元・副会長のCinema Days

映画の感想文を中心に、好き勝手なことを語っていきます。

「キラー・ヴァージンロード」

2009-09-18 06:31:29 | 映画の感想(か行)

 上野樹里の存在だけが、何とか最後まで映画を保たせていたという印象だ。岸谷五朗の初監督作(脚本も担当)であるこの映画は、とにかく作劇がお粗末だ。何より、作者が“こうやると、観客は面白く思うはずだ”と一人で勝手に合点している様子がミエミエなのである。例えるならば“ジョーク言ったぞ、さあ笑え!”という三流芸人みたいな思い上がりが前面に出ている。

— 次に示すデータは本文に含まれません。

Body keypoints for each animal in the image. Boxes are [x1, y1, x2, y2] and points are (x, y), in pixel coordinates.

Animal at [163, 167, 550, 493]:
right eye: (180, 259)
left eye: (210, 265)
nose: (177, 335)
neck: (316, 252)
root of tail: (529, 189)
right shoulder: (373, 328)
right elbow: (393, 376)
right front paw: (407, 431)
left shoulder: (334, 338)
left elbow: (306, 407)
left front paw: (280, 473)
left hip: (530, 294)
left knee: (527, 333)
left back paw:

 結婚を目前に控えた冴えないOLのヒロインが、ひょんなことからアパートの大家を誤って殺害。死体をスーツケースに詰めて富士の樹海に“捨て場所”を求めるが、そこで出会ったのが自殺願望がありながら肝心なところで死にきれないというヘンな女。人を殺した女と、人から殺されたい女との珍道中が始まるが、それからの筋書き・段取りが退屈極まりない。

 おかしな暴走族とのからみや若い警察官との追いかけっこは必要以上に長く、謎の凶悪犯二人組のエピソードは不良消化で、ヒロインの祖父との思い出話なんか話のツボが見えない(いや、実際は見えているのだが、見せ方が平板に過ぎるため、結果として見えないのと一緒)。いわばつまらない話をカバーしようと、さらにつまらぬ話を重ねたような工夫の無さが鑑賞意欲を減退させる。

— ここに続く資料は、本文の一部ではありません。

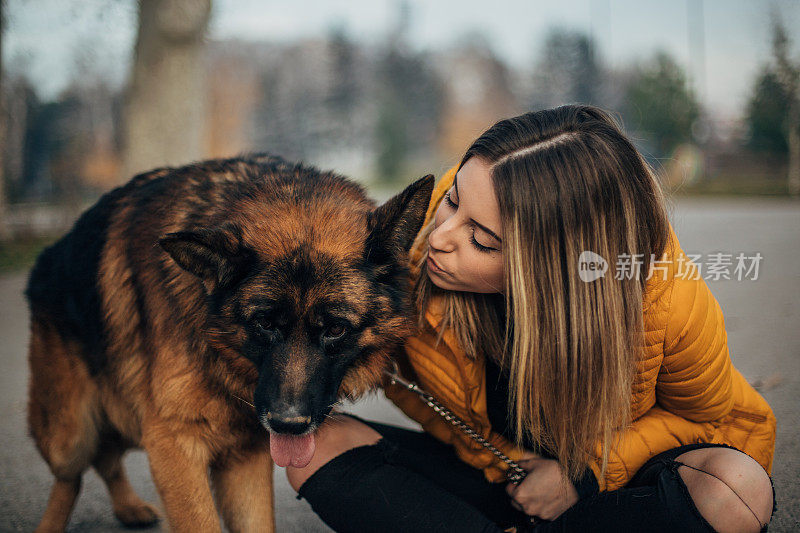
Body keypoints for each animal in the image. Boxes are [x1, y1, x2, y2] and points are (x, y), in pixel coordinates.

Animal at [25, 152, 434, 528]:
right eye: (265, 323)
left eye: (335, 329)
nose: (288, 424)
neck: (219, 354)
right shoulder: (174, 447)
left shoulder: (244, 455)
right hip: (70, 433)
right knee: (71, 475)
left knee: (106, 456)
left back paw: (128, 507)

 そもそも、冒頭のミュージカルシーンからしてダメだ。振り付けも画面処理も素人レベル。楽曲もパッとしない。それでもこのミュージカル路線を全編引っ張ってくれれば愛嬌があったのだが、これ以後はショボい歌と踊りのシーンが数回出てくるだけで、ラスト近くになると影も形もない。ならば同様に最初の方でしつこく挿入される不条理的ヘンタイ路線はどうかというと、これもいつの間にやら立ち消えだ。ドラマツルギーに一貫性が無く、行き当たりばったりに与太話を垂れ流す。世間を馬鹿にしているとしか言いようがない。

 それでも、我が国が誇る若手コメディエンヌ・上野の頑張りは観客を中座させないだけの価値はある。出てくるだけで周囲におちゃらけの空気を充満させる存在感は、いつもながら大したものだ。対してヒドいのが相手役の木村佳乃。以前からも言ってるが、木村は女優を辞めた方が良い。彼女のように色気も演技力もスクリーン映えするオーラもない“単なるタレント”が出る余地は、本来日本映画にはないのだ。

 それと気になるのが、あまり意味もなく出てくる眞木大輔。またしてもEXILEのメンバーの登場だが、当方はこのグループにはこれっぽっちの興味もない。映画に出演させる価値のある俳優は他にもたくさんいるはずだが、今回どうして彼なのか、実に理解に苦しむところである。